Eglises d'Asie

Un chercheur vietnamien met en garde les bouddhistes contre l’influence néfaste de l’économie de marché

Publié le 18/03/2010




“Sous l’influence grandissante de l’économie de marché, l’héritage culturel des religions risque fort de se perdre.” Ce jugement à la fois nostalgique et pessimiste est porté dans un article écrit par Mme Tran Hông Liên, vice-directrice du Centre de recherches sur les religions, un département de l’Institut de sciences sociales de Hô Chi Minh-Ville, et publié dans le premier numéro d’une nouvelle revue lancée par l’Institut, qui a pour titre Magazine des sciences sociales.

C’est l’économie de marché, son esprit et ses structures qui seraient responsables de la transformation radicale qui, aujourd’hui, affecte l’ambiance et l’environnement attachés aux anciens lieux de culte. Voilà des années que, progressivement, les pagodes situées dans des zones urbaines ont perdu leur sérénité traditionnelle. Le son grave et paisible des cloches de pagodes est désormais étouffé par celui des musiques criardes qui s’échappe des bars environnants ou par les cris des marchands ambulants vantant leurs articles. Autrefois une plage de poésie et de calme entourait certains temples bouddhistes.

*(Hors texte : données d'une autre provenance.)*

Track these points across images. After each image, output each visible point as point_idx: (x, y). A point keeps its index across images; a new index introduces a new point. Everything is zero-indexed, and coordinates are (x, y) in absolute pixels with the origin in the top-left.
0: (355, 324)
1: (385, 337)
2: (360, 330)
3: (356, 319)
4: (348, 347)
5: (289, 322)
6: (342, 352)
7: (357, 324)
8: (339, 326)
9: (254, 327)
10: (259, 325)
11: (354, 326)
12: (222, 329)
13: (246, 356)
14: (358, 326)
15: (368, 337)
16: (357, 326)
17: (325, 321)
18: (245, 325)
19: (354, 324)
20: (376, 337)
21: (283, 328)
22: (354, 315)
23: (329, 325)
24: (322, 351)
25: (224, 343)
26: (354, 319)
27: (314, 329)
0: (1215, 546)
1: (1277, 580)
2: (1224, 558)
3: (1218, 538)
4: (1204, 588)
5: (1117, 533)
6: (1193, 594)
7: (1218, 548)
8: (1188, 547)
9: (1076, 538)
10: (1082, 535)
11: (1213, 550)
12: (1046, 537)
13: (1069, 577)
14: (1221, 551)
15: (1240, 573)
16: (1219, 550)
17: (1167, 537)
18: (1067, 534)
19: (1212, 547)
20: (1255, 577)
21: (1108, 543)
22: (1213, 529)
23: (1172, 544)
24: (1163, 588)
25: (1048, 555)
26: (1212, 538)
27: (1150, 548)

Classés aujourd’hui monuments historiques nationaux, ils sont devenus au contraire une source de désordre et de bruits avec l’afflux de touristes et de pèlerins locaux ou étrangers ainsi que des marchands cherchant à tirer profit du site.

Aujourd’hui, d’après une confidence reçue d’un religieux par l’auteur de l’article, le clergé bouddhiste se sent, dans une certaine mesure, dépouillé de la propriété de ces pagodes, classées par l’Etat comme monuments nationaux. C’est l’administration gouvernementale qui s’occupe de la gestion commerciale du lieu, vendant les billets d’entrée, recevant des taxes sur les véhicules placés dans les parkings, vendant des billets de tombola et louant les locaux pour la vente de souvenirs. L’Etat a placé des marchands jusqu’à l’intérieur du lieu de culte pour y vendre des rafraîchissements, des bâtonnets d’encens ou des bougies. Par contre, on ne trouve personne pour ramasser les ordures ou entretenir les installations sanitaires.

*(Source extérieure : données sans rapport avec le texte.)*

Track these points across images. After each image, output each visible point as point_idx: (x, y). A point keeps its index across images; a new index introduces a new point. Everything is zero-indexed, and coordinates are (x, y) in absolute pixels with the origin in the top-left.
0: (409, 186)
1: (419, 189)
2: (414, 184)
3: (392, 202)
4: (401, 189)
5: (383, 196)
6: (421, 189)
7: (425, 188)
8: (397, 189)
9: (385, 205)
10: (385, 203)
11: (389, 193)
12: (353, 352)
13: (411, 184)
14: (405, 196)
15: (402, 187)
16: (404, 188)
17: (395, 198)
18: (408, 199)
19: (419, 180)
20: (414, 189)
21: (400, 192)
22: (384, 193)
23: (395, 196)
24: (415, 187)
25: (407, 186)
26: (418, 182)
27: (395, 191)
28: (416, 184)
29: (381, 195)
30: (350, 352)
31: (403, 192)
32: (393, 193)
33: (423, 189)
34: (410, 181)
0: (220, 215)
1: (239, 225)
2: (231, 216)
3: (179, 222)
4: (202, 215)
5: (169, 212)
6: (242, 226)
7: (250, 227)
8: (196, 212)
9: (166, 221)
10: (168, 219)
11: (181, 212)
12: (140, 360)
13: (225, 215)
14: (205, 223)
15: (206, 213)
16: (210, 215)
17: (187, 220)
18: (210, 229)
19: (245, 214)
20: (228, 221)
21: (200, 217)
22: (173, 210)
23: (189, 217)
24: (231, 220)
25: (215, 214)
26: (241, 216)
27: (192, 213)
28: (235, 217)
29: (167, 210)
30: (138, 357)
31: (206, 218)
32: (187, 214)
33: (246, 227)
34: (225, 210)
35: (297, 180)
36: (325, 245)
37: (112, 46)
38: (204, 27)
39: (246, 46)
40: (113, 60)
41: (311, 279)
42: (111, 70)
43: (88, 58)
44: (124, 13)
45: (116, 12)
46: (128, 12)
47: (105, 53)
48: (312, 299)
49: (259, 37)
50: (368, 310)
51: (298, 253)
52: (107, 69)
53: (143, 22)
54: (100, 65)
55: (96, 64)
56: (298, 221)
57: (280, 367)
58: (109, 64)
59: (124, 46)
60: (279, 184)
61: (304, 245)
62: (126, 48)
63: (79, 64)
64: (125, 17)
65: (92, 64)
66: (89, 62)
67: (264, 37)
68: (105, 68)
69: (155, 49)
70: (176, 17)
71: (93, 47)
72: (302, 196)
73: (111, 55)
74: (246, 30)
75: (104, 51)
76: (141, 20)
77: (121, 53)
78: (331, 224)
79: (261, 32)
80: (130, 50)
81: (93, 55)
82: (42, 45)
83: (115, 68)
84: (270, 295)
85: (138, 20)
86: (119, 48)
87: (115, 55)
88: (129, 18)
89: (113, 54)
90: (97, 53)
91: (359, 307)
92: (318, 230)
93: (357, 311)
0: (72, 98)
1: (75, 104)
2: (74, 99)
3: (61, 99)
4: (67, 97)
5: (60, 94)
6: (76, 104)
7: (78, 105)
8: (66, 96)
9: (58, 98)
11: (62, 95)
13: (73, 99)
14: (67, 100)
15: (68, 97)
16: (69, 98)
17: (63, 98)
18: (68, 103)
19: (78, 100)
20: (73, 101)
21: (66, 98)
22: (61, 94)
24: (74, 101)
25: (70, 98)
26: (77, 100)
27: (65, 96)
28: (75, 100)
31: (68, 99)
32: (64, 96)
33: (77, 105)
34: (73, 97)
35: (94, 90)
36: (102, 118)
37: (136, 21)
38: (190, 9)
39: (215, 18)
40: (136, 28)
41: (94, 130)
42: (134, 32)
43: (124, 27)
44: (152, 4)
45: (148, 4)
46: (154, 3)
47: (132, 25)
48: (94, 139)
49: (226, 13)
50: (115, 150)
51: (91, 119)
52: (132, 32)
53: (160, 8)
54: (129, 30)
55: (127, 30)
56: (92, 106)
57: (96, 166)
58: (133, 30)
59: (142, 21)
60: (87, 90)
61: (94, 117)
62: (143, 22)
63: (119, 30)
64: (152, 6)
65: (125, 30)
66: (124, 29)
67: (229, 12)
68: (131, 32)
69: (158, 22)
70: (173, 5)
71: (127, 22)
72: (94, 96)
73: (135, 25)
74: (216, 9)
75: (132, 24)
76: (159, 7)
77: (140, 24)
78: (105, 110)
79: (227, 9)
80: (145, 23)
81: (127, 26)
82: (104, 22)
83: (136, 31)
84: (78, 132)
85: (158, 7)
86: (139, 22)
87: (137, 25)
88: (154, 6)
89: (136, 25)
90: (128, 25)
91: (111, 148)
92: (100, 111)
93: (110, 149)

Avec l’économie de marché un certain nombre de marques du mauvais goût moderne se sont intro-duites à l’intérieur des lieux sacrés. On peut voir désormais, à côté des statues antiques et vénérables, de nouvelles statues disposées sans harmonie, surmontées d’auréoles électroniques, bariolées avec des couleurs agressives, les lèvres rouges et les ongles vernis. Il est arrivé même que les anciennes statues de bois d’une grande sobriété soient affligées d’auréoles et décorées d’une manière indécente. Dans certaines pagodes ce sont les religieux desservants eux-mêmes qui pour faire plaisir aux fidèles leur apportant des offrandes ont procédé à la modernisation du décor. En outre, de plus en plus d’objets anciens appartenant aux temples bouddhistes sont vendus à de riches amateurs après avoir été enlevées et transportés au loin. Beaucoup de chefs d’oeuvre du bouddhisme vietnamien sont d’ores et déjà disparus. C’est ainsi, raconte Mme Trân Hông Liên, qu’un Bouddha géant de Hanoi a été démonté et transporté à Hô Chi Minh-Ville par deux camions. Lorsque l’œuvre d’art est arrivée à destination, on s’est aperçu que la statue avait perdu plusieurs de ses parties essentielles au cours du voyage.

En somme, conclut l’article, c’est la course à l’argent inhérente à l’économie de marché qui a fait le plus de mal au bouddhisme. Elle a altéré la mentalité et le style de vie des fidèles et même des religieux de cette religion. Cependant, en conclusion, l’auteur relève quelques aspects positifs de la nouvelle politique économique à l’égard du bouddhisme. Elle a amélioré le niveau de vie de la population qui a ainsi plus de liberté pour participer aux activités des pagodes. Par ailleurs, les offrandes des bouddhistes de la diaspora vietnamienne dans le monde ont permis de restaurer d’une façon judicieuse d’anciennes pagodes ou d’en construire de nouvelles en style moderne.